# Maximale anzahl von Datensätzen in Access



## droni (1. Juli 2004)

Hallo, 
ich habe mal eine Frage.
Und zwar bekomme ich die Tage eine Adressdatei mit über 1,5 Millionen Adressen.
Normalerweise sortiere ich die immer in Excel durch, nur da gibt es ja das Limit von 65.536 Datensätzen. Excel scheidet somit aus.

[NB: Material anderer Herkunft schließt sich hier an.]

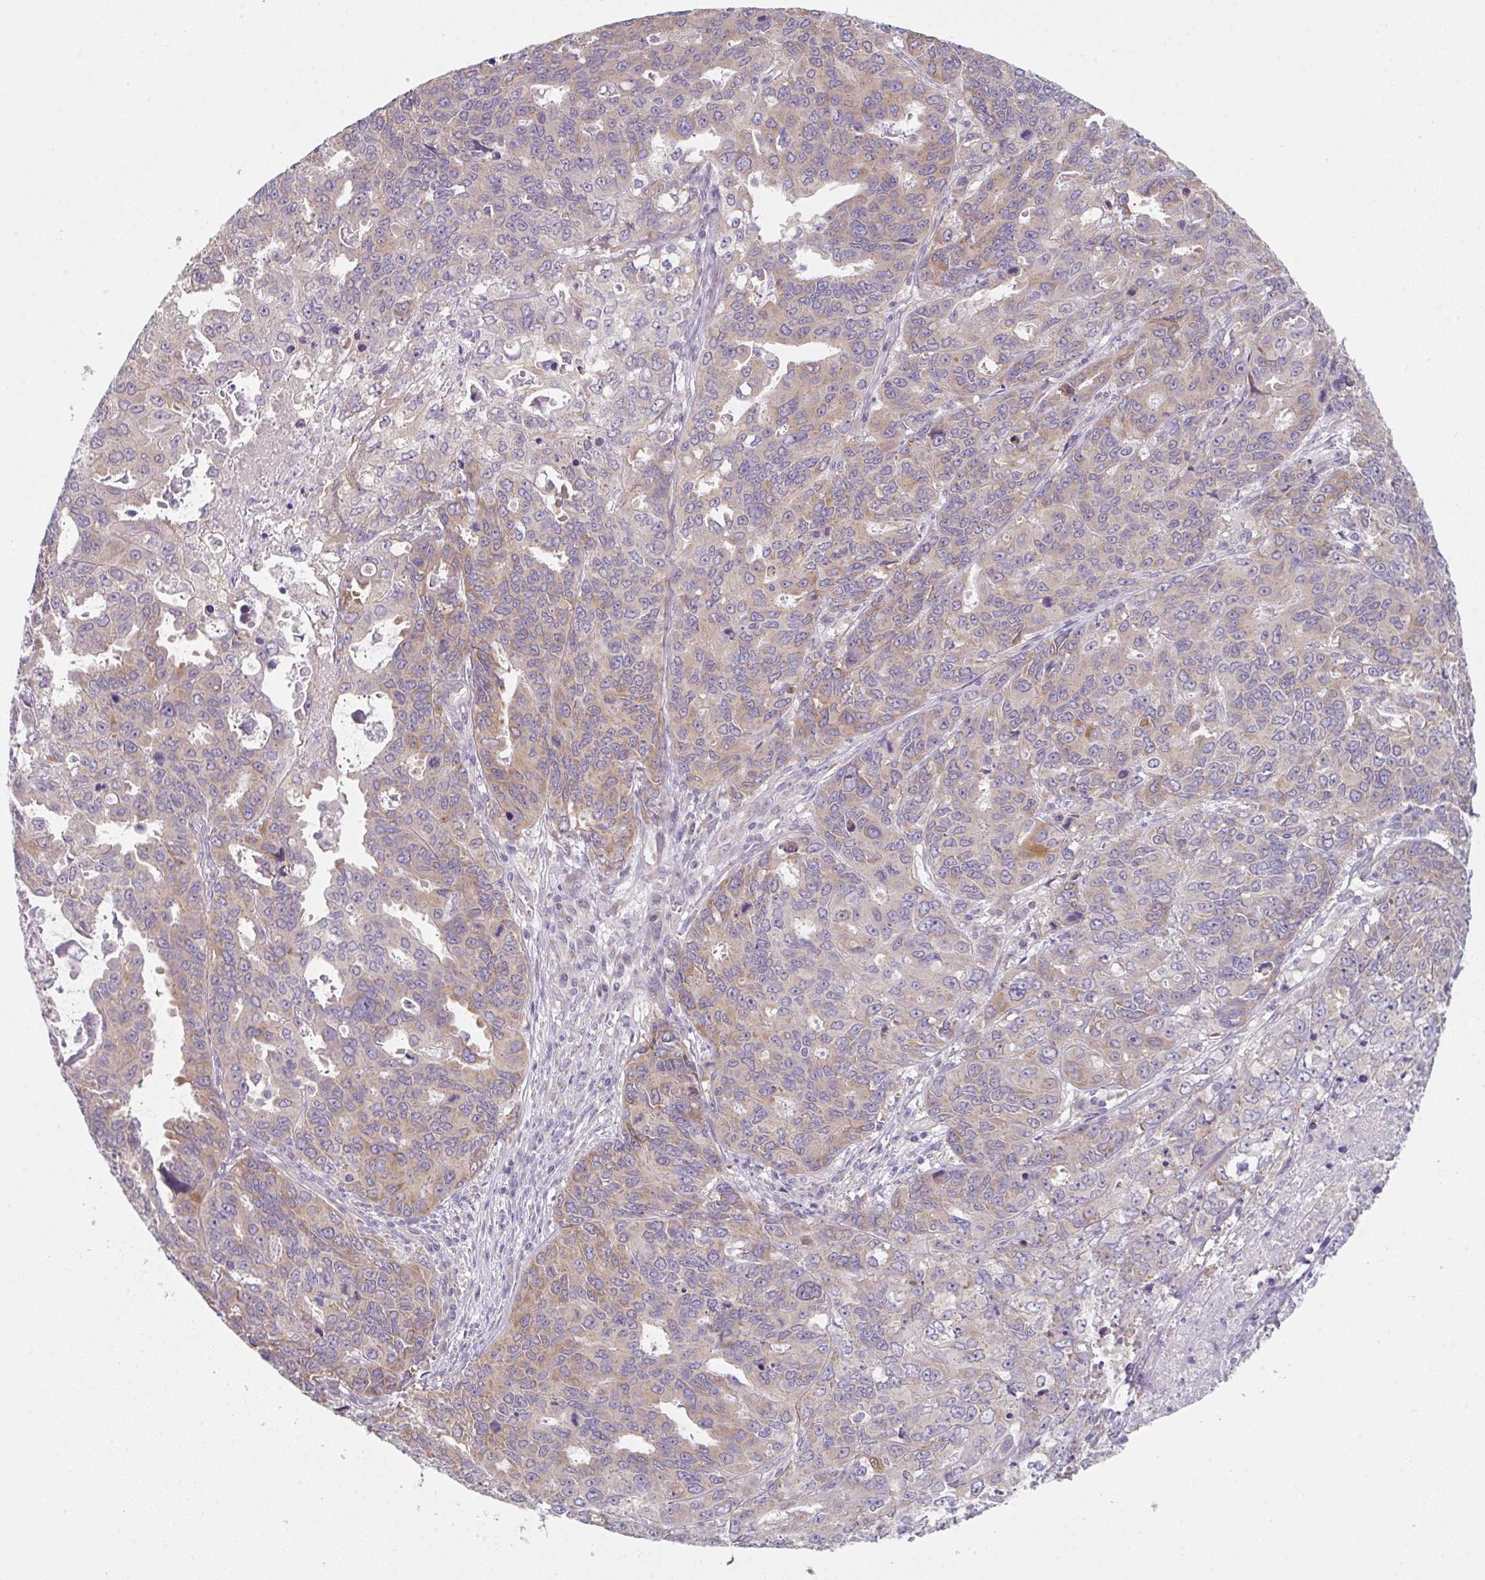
{"staining": {"intensity": "weak", "quantity": "25%-75%", "location": "cytoplasmic/membranous"}, "tissue": "endometrial cancer", "cell_type": "Tumor cells", "image_type": "cancer", "snomed": [{"axis": "morphology", "description": "Adenocarcinoma, NOS"}, {"axis": "topography", "description": "Uterus"}], "caption": "This micrograph reveals endometrial adenocarcinoma stained with IHC to label a protein in brown. The cytoplasmic/membranous of tumor cells show weak positivity for the protein. Nuclei are counter-stained blue.", "gene": "TSPAN31", "patient": {"sex": "female", "age": 79}}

Gibt es bei Access auch irgendwo ein Limit? Oder kann ich die 1,5 Millionen Datensätze da importieren?

MfG
droni


----------



## Gorcky (1. Juli 2004)

Richtig suchen, dann findest du dazu schon einen Thread.  
Access Datenbankgröße


----------



## droni (1. Juli 2004)

Den Beitrag hatte ich gefunden...aber komme damit nicht klar.
Oracle kommt nicht in frage, da für einen Auftrag so eine Datenbank zu kaufen lohnt nicht. 
Deswegen halt meine Frage zu Access...wenn der PC in die Knie geht, juckt mich nicht. Soll er ruhig machen.
Was ich wissen möchte ist....KANN das Access oder nicht.
Warum was anderes kaufen, wenn man ein Programm hat, was das evtl. könnte.


----------



## Slizzzer (1. Juli 2004)

Nach dem was in dem Thread steht und nach meinen Erfahrungen mit Access wird das nicht klappen!
Ein Versuch könntest Du aber wagen. Die Daten liegen Dir ja in irgendeiner Form vor?! Importier die einfach und warte ab, was passiert.
Mehr als schiefgehen kann es nicht .

MySQL eventuell ne Alternative? Da müßtest Du dann allerdings das Frontend mit irgendeiner Programmiersprache "basteln".


----------